Un couple soupçonné d'avoir laissé ses cinq enfants, âgés de 13 mois à 7 ans, dans un état de dénuement total, privés de nourriture et vivant dans leurs excréments a été condamné mercredi soir par le tribunal de Bobigny à 18 mois ferme pour le père et 12 mois ferme pour la mère. Le procureur Marie-Laure Gauliard-Plesse avait demandé deux ans ferme contre le père âgé de 34 ans qui comparaissait détenu, et six mois ferme contre la mère âgée de 30 ans. Le tribunal a suivi les demande du ministère publique concernant le droit parental : la tribunal a prononcé le retrait de l'autorité parentale à leur encontre. Les cinq enfants sont confiés à l'Aide sociale à l'enfance (ASE).

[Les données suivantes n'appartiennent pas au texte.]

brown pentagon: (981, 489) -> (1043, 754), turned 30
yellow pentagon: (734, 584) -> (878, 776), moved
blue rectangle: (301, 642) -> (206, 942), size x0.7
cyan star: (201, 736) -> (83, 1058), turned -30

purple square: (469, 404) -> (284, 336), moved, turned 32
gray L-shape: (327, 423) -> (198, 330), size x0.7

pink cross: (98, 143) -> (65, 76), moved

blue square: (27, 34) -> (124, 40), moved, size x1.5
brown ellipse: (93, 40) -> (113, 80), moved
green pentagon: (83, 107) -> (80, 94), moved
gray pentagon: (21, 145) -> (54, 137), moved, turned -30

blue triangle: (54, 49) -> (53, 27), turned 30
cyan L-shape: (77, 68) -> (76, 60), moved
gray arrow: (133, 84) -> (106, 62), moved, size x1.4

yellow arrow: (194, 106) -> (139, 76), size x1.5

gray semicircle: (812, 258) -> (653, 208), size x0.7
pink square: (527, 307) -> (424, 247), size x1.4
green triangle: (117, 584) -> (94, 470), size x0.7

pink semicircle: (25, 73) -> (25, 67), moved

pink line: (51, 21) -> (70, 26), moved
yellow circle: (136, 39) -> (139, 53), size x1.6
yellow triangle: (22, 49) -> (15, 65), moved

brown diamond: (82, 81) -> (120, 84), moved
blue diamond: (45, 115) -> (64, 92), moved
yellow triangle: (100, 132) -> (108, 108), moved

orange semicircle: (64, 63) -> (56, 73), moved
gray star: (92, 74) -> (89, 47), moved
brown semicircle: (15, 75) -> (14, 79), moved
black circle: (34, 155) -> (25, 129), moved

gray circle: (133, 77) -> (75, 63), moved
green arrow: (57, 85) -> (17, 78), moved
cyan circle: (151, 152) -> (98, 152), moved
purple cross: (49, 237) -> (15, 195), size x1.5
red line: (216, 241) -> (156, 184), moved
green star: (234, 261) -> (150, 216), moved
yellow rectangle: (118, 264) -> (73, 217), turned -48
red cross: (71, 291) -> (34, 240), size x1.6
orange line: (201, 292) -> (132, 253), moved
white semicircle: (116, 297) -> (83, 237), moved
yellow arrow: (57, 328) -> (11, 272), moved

"Le jugement me semble mesuré. Ma cliente a envie de tourner la page. Elle admet qu'elle a eu une attitude pas normale", a commenté Maîtr Nathalie Barbier, avocate de Véronique, la mère, à l'issue de l'audience. Le tribunal a également assorti ces peines de mise à l'épreuve et obligation de soins pour les deux.
Excréments, cafards, coups...
Véronique et son concubin David avaient été arrêtés en août 2004 dans leur appartement de Drancy, où les prévenus vivaient avec leurs cinq enfants et un Malinois, un chien de très grande taille. Alertés par un signalement, les policiers avaient trouvé un cloaque, décrivant un logement dans un état de saleté catastrophique, jonché d'immondices et d'excréments animaux et humains, et envahi par les cafards. Les parents étaient poursuivis pour "privation de soin ou d'aliments compromettant la santé d'un mineur" et encouraient sept ans de prison. David était également jugé pour "violence suivie d'incapacité n'excédant pas 8 jours sur mineur de 15 ans". "Le plus jeune faisait le poids d'un bébé d'un mois. Il a failli mourir. Les autres ont des séquelles psychologiques", s'est indigné le procureur Marie-Laure Gauliard-Plesse, fixant le père dans le box, et la mère, penaude à la barre. Le père a minimisé la gravité des faits, rejetant la faute sur son travail, "très prenant", et les services sociaux, "injoignables". "Les enfants cassaient tout à la maison. Comme ça se tirait dessus dans la cité, je préférais qu'ils cassent tout à la maison", a-t-il encore tenté de se justifier.
Les cinq enfants, qui ont été placés à l'aide sociale à l'enfance (ASE), étaient représentés par une avocate désignée par le conseil général, administrateur ad hoc. L'association Enfance et Partage s'est également constituée partie civile.